Mais do que tentar remover, a solução parece evitar a formação do efeito Leidenfrost. Considerando o que dissemos acima, que para ocorrer o efeito de Leidenfrost as gotas têm que ser suficientemente grandes para que uma parte delas produza o vapor superaquecido que vai sustentar a outra parte, ou que haja a presença de gotas grandes no pulverizado que seriam responsáveis pela formação do vapor superaquecido e que sustentarão as gotas subsequentes evitando que haja contato com a superfície quente.

Desta forma, pode-se dizer que uma pulverização com gotas pequenas e homogêneas poderá impedir a formação do efeito Leidenfrost, pois com ausência do colchão de vapor superaquecido, todas as gotas farão contato com a superfície quente, evaporarão rapidamente e formarão a camada lubrificante.

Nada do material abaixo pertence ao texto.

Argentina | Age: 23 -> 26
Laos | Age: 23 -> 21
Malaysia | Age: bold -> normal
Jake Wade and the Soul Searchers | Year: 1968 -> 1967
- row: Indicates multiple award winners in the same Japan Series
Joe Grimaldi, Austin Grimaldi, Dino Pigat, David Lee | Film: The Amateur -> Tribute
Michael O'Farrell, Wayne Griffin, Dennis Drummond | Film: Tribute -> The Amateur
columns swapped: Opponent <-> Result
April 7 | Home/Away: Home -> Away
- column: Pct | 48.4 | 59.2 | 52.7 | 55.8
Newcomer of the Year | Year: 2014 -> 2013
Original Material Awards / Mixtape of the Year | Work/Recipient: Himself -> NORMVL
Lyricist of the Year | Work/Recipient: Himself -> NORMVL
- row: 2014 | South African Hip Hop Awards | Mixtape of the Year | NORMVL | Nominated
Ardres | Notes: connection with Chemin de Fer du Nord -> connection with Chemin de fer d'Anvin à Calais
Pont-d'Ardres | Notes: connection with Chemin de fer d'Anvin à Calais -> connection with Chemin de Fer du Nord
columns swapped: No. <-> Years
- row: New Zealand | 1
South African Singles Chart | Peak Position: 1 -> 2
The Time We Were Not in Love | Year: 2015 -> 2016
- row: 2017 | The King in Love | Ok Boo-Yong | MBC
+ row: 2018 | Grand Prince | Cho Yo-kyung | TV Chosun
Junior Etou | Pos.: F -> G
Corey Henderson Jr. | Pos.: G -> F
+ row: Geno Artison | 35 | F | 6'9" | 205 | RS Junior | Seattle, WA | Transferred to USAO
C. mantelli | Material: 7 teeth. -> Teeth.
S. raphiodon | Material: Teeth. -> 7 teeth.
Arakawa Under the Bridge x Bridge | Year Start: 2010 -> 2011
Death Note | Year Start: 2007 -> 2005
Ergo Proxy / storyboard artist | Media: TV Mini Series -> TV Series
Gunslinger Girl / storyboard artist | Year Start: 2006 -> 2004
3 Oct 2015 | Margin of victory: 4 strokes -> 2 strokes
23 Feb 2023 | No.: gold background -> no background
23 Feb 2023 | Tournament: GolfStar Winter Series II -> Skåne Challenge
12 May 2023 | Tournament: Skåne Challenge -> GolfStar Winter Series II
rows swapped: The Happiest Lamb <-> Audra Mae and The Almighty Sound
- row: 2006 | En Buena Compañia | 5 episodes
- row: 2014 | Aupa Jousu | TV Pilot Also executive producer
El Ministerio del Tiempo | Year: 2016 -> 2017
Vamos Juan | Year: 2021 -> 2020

Mas, e como quantificar os tamanhos de gota que evitam Leidenfrost? Sabe-se pela experiência que os sistemas de atomização interna produzem pulverizações grosseiras e obrigam o trabalho a temperaturas abaixo de 250°C. Caso ocorram temperaturas mais elevadas, há a necessidade de resfriar a matriz com lubrificante diluído, soluções maiores ou com água para possibilitar a formação de camada. Partículas de grafite coloidal (1 a 3 μm) nucleiam gotas de pulverizado menores e conseguem driblar o efeito Leidenfrost. Nem todo sistema de atomização externa produz a pulverização que evite Leidenfrost.

Considerando que todos os parâmetros se aplicam no ponto de atomização, no leque de saída para o ambiente, onde reina a pressão atmosférica, é necessário que seja obedecida a relação de seções de saída, sendo 3:1 (ar:lubrificante) e as pressões adequadas. Qualitativamente, por regra experimental, a pressão de lubrificante deve ser metade da pressão de ar, quanto menor, mais finas serão as gotículas. Fala-se em soft spray.

Na experiência do IFUM (Instituto de Técnicas e Máquinas de Conformação – da Universidade de Leibnitz, da Alemanha), apresentada na parte V desta coluna, chegou-se a um resultado onde 90% das gotículas eram de 22 μm. É provável que na prática se possa trabalhar com gotículas da ordem de 50 μm sem perigo do efeito Leidenfrost.

Sem Leidenfrost atrapalhando, a formação de camada será rápida, suave e eficiente até a temperatura de molhamento do lubrificante, ou um bom resfriamento da superfície da matriz até que o lubrificante possa formar camada.